Last year during one of the darker times I had I randomly ran into an old friend that gifted me a great insight.
It was thanksgiving day and, like many holidays, I was a mess but this year I was house to try and decompress. After numbing my pain with a joint I suddenly realized I was starving and dove into a bowl of soup she had made. Noticing I was struggling and having dealt with their own issues my friend offered me this nugget of knowledge, they said “ the first step to mental health is food”. Desperate for any shred of help I took what they said to heart and started eating, but really eating.

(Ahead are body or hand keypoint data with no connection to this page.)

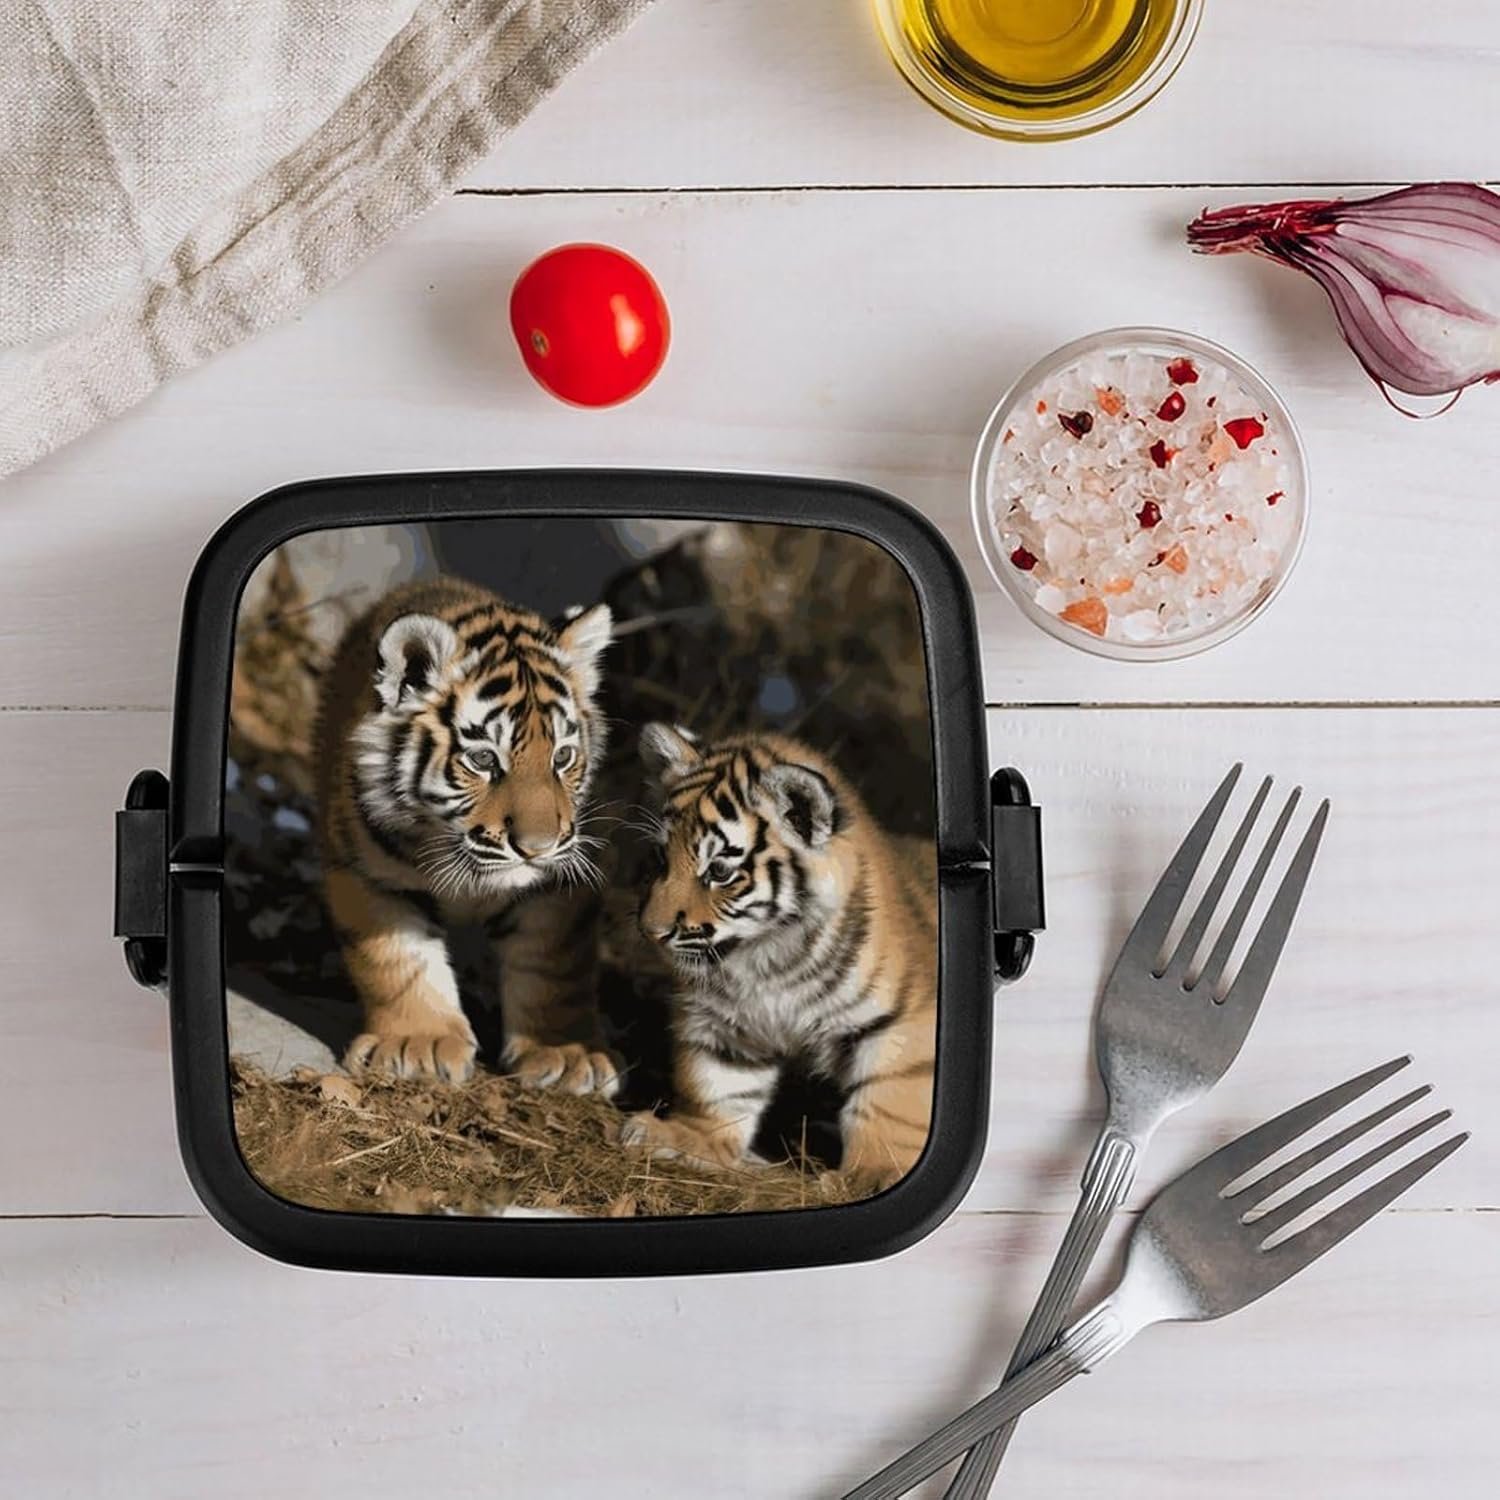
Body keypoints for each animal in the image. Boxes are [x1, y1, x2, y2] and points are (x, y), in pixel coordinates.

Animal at [314, 575, 619, 1095]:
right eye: (482, 759)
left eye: (561, 757)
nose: (537, 849)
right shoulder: (367, 874)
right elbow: (397, 961)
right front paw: (418, 1045)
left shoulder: (560, 885)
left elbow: (553, 967)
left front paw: (566, 1055)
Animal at [619, 724, 938, 1194]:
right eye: (662, 857)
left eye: (719, 872)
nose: (651, 932)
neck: (765, 956)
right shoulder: (725, 1023)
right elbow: (716, 1082)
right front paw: (687, 1137)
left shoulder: (904, 1019)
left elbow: (886, 1099)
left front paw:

For as long as I can remember, I have deprived myself of any real joy when it comes to food. Always watching the scale, never ordering what I really wanted. This became very normal... but as I started to feed myself, guilt free, I quickly realized just how much I had been starving my soul. I thought I could hide behind a thin frame and be fine but the reality is no one is safe from the crippling standards society places on us. I worry sometimes that my neuroses about food has now shifted to working out but I’ll tell you, I much rather be gaining strength than counting calories. My clothes are not fitting either, but that’s also fine because trying to fit into the old me was just not working anymore.
Turning to food as a healing tool has been profound. By removing the judgment I had created around eating I am able to actually give myself what I’m needing in the most basic form. For me healing has been about understanding those needs and also my desires on the deepest levels. I’m thankful for what my friend shared because it illuminated just how deep-seeded the disease for perfection really is.